With each dog, I learn something new. This time, I think it is if one method doesn’t work, try something else till she understands. I don’t expect her to be perfect, but I’ll be happy when she is very good and happily lying on the carpet or tile in and out of harness.


GDB: days 10-graduation

Today was nice and easy. It was the traffic route this morning when Kelly drove the hybrid car to show us our dog’s reactions to moving vehicles. Since there was only one car, all six of us sat in the lounge and had to go out one at a time. That reminded me a little of the four-week classes of sit around and wait, but it was nice talking more to everyone. Jory did well. We missed Kelly the first time because we were walking too fast for him to pull out in time. He got us on the next block. Our first one was where he drove straight at us from the front, and Jory had to push me and back straight up. I had to remind myself that it was ok and take a deep breath because it reminded me of when Dee saved me from getting killed by a bus. Kelly did the backup check one more time, and Jory did her job. Then, at various points on the route, he drove in front of us and she completely stopped moving as well as behind us where Jory had to speed up. Finally, we had total barricades. That was easy, just have her show me, go to the street, and forward,/left back to the sidewalk. We have construction in Ruston right now, so Jory will have more times to use this skill.

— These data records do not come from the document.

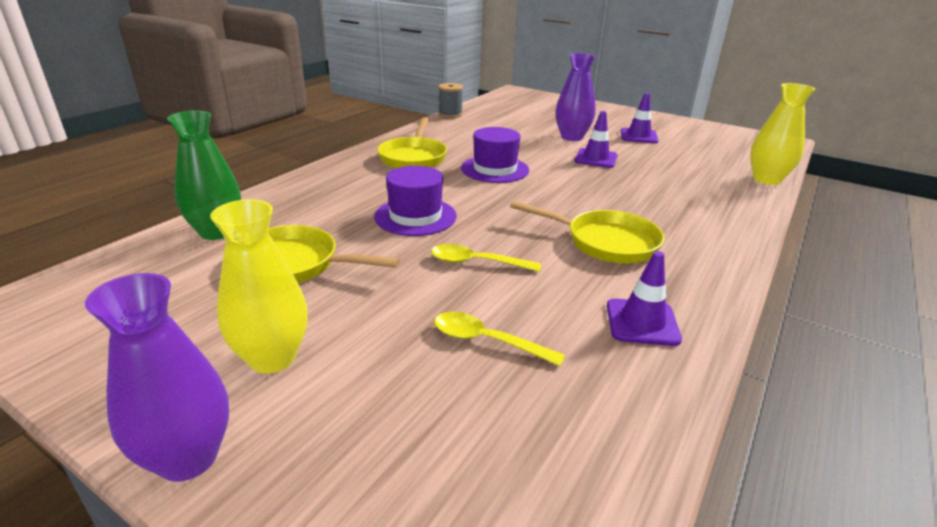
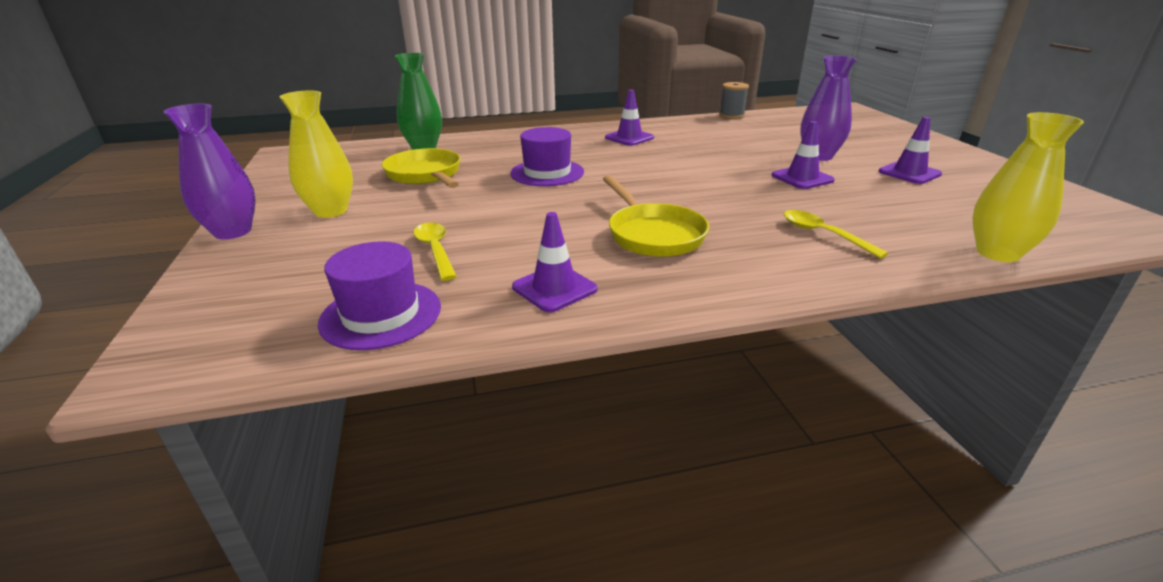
camera: 45 degrees right, 0 degrees up
yellow pan [377,117,447,168] -> purple traffic cone [605,90,654,146]
yellow spoon [431,244,541,272] -> yellow spoon moved to [784,210,889,259]
purple hat [461,127,529,183] -> purple hat moved to [318,241,441,350]

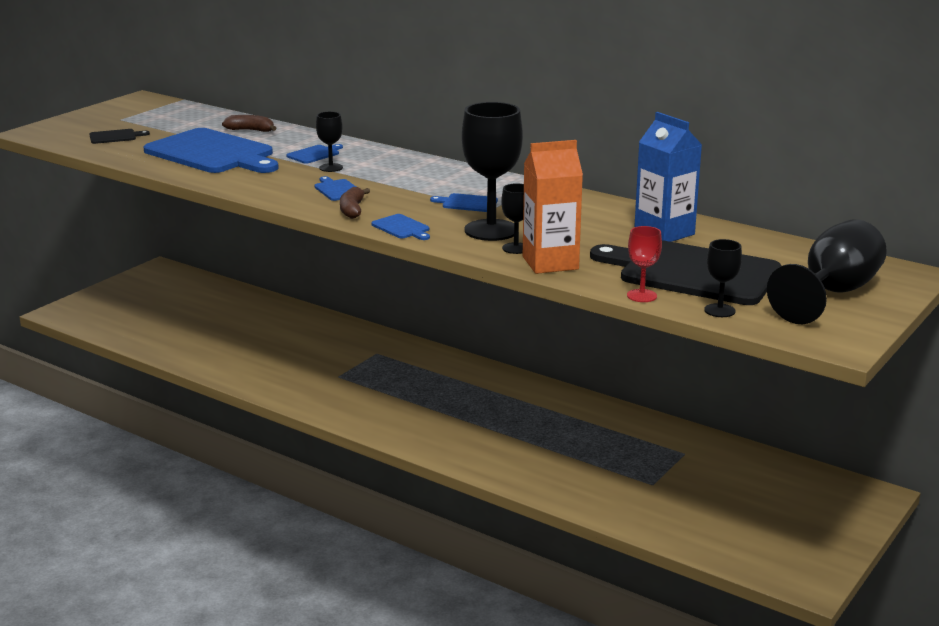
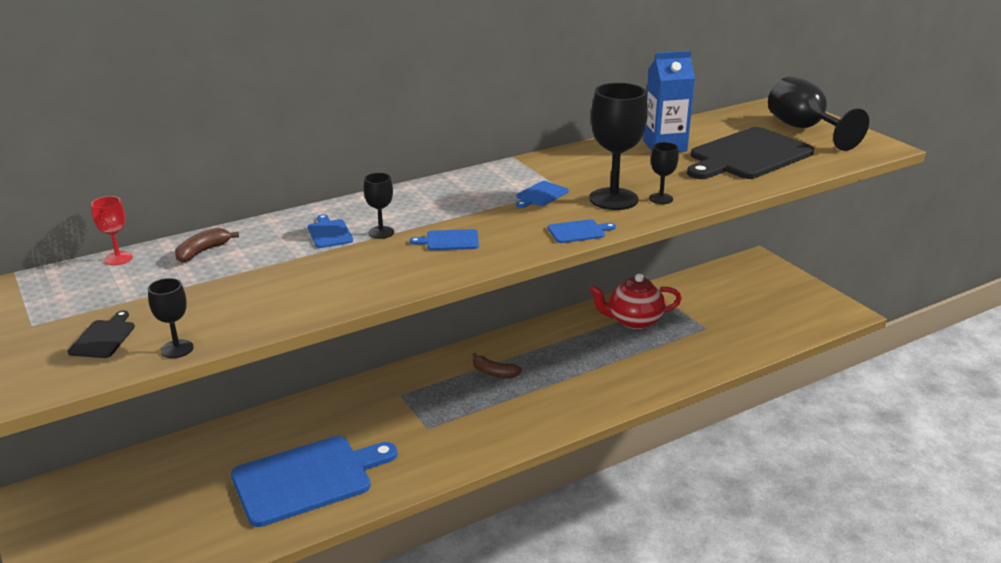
camera: 65 degrees left, 5 degrees up
blue cutting board [143,128,279,173] -> blue cutting board moved to [231,436,398,527]
brown banana [340,187,370,219] -> brown banana moved to [472,353,522,378]
orange carton [523,140,583,274] -> none
red goblet [627,226,662,302] -> red goblet moved to [91,196,133,265]
black goblet [704,239,742,317] -> black goblet moved to [148,278,194,358]
none -> red teapot [589,274,682,329]

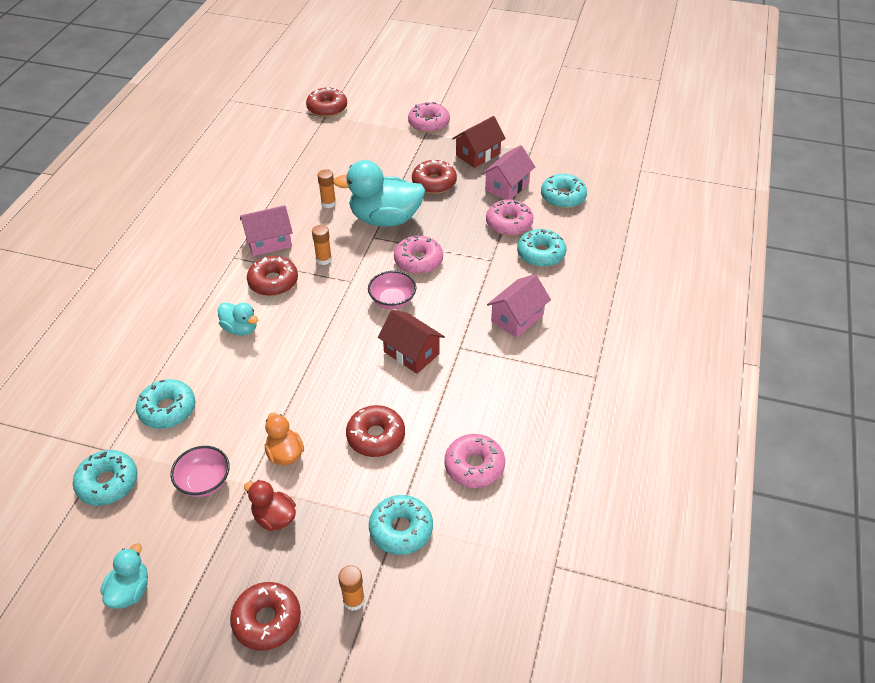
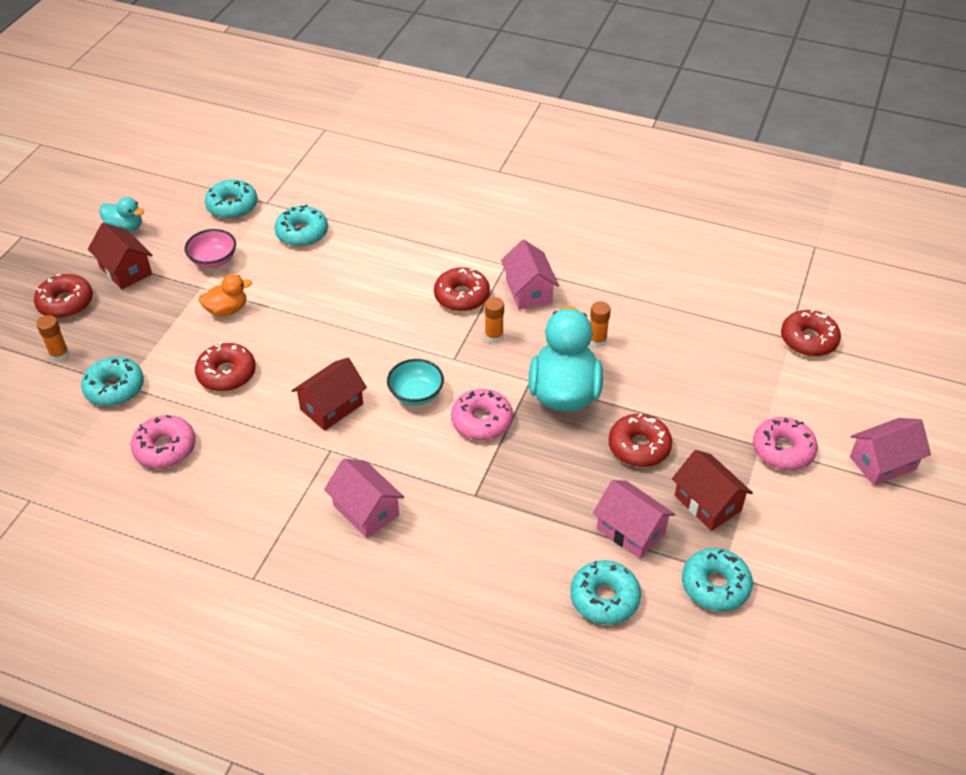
camera: 95 degrees right, 0 degrees up
turquoise duck [218,302,258,336] -> none
red duck [244,480,296,531] -> none
pink bowl [368,271,416,309] -> turquoise bowl [387,359,444,405]
pink donut [486,199,534,236] -> none
turquoise donut [517,229,567,267] -> turquoise donut moved to [682,548,753,612]
none -> red house [88,223,153,290]
none -> pink house [850,418,931,486]

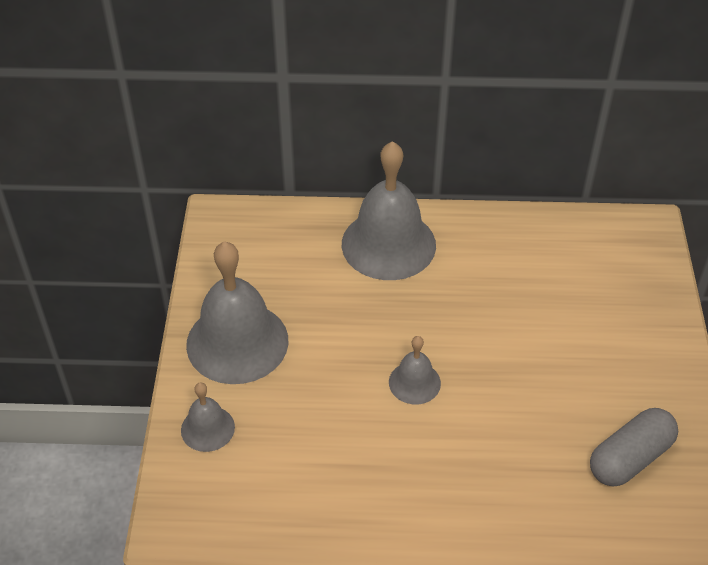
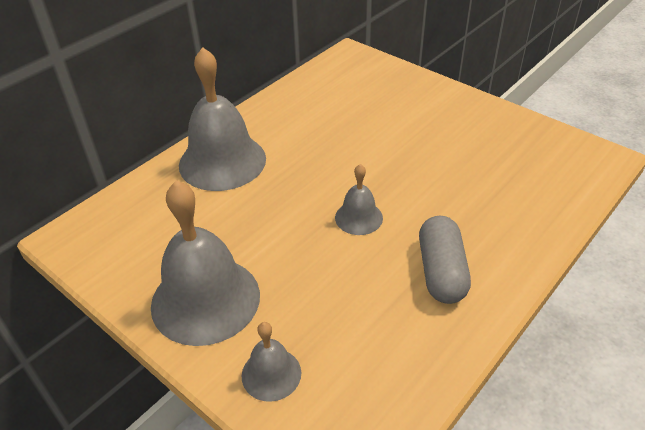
camera: 50 degrees left, 5 degrees down
grey capsule [590,408,678,486] -> grey capsule moved to [419,216,471,304]

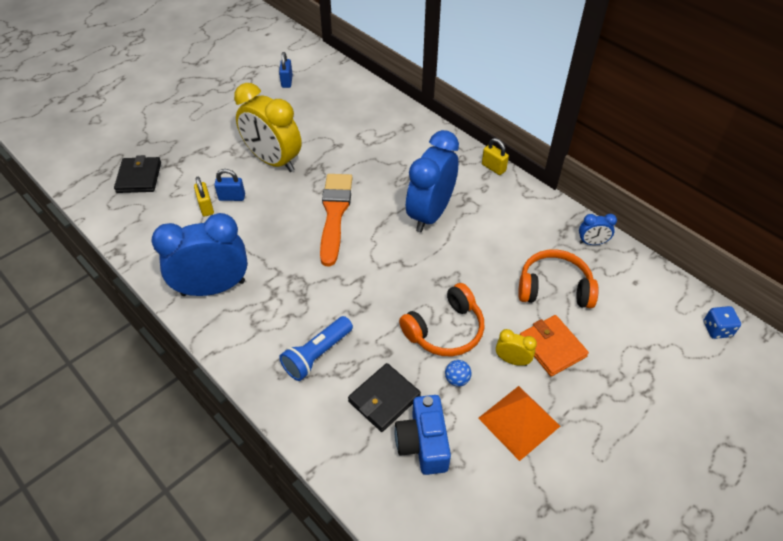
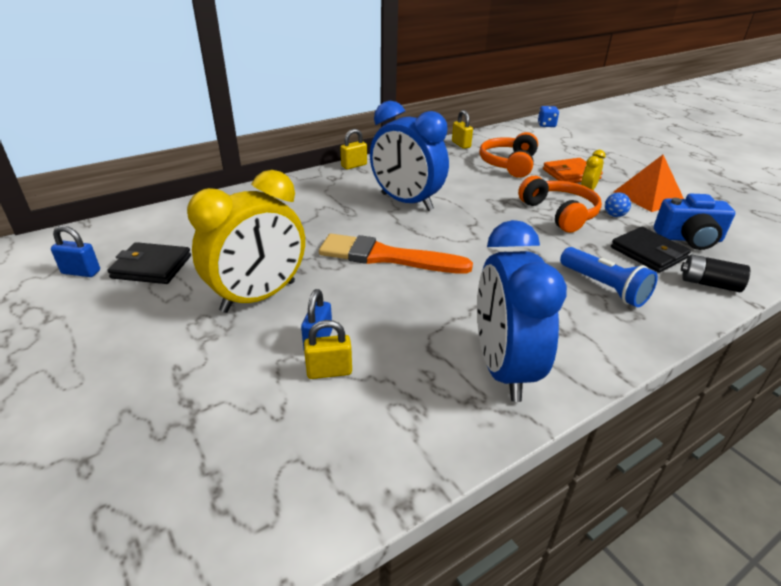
camera: 80 degrees left, 15 degrees down
black wallet [114,155,161,193] -> black wallet moved to [107,242,191,284]
blue clock [579,214,617,245] -> yellow padlock [452,110,473,149]
none -> black battery [681,254,750,292]

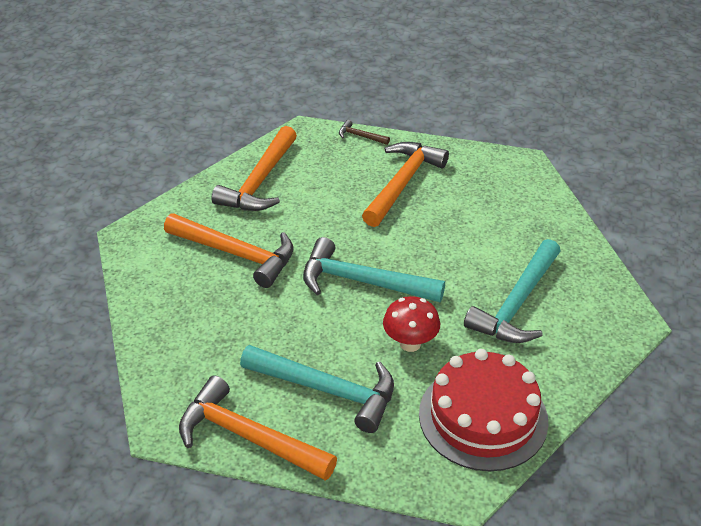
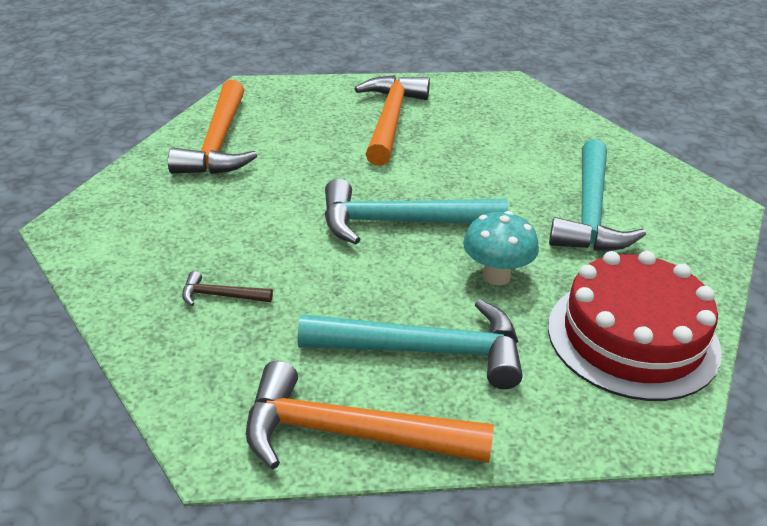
camera: 20 degrees left, 5 degrees down
orange hammer [164,214,294,288] -> none
brown hammer [339,120,390,145] -> brown hammer moved to [182,271,273,306]
red mushroom [383,296,440,352] -> turquoise mushroom [463,211,539,285]

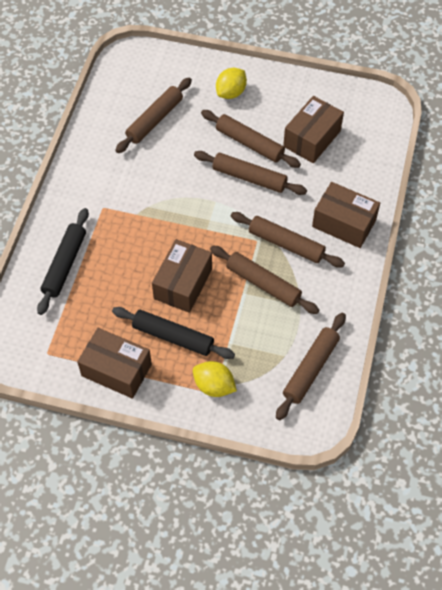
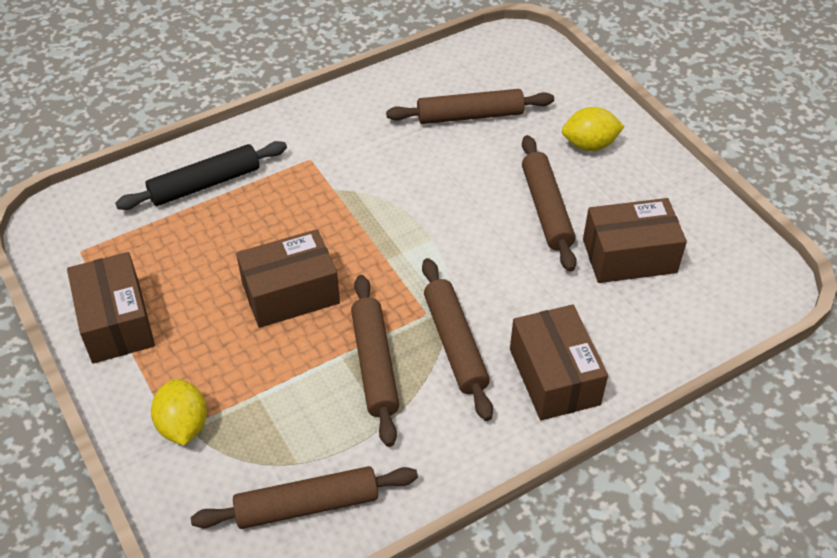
camera: 45 degrees right, 10 degrees down
black rolling pin [112,307,235,359] -> none
brown rolling pin [194,151,307,195] -> none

Th afternoon was easy. We went to campus where we got the fun facts about your puppy Jory was raised by a woman and her daughter in Newport Beach, Calif. She loved to play with their pet German shepherd and was raised around horses and livestock. Jory loved going everywhere, but her favorite place was the beach. We also had the vet lecture about keeping our dogs trim and in good working condition. Jory had no health problems. She just had diarrhea once because she ate something she shouldn’t have.
Finally, we had the night route. I am totally blind, so that didn’t matter at all to me. Jory was a little more cautious on a couple blocks, but there was not really any difference for her either.
Wednesday, we went to Berkley to work on taking the train and get a crowded downtown experience. I had some lemon tea at Lock, Stock and Bagel while my classmate worked her route. It was nice to be sitting somewhere other than the lounge. I forgot her booties, so Emily found an entrance with stairs since the dogs are not supposed to do escalators without paw protection. Jory is getting better at the stairs. I worked with her on targeting the handrail, and she had fun doing that. We did platform refusal. I had Jory closest to the edge of the platform and told her left left, and she sped up. We turned around, and I told her right right, and again, she sped up and refused. She targeted the turnstile, and we got on the train. The first time, she almost slid her one front paw off the edge of the platform because she was quickly getting on the train before the doors closed. It was funny; when we got off, we moved just as quickly, but Emily said she looked at her paws and the ground when we moved.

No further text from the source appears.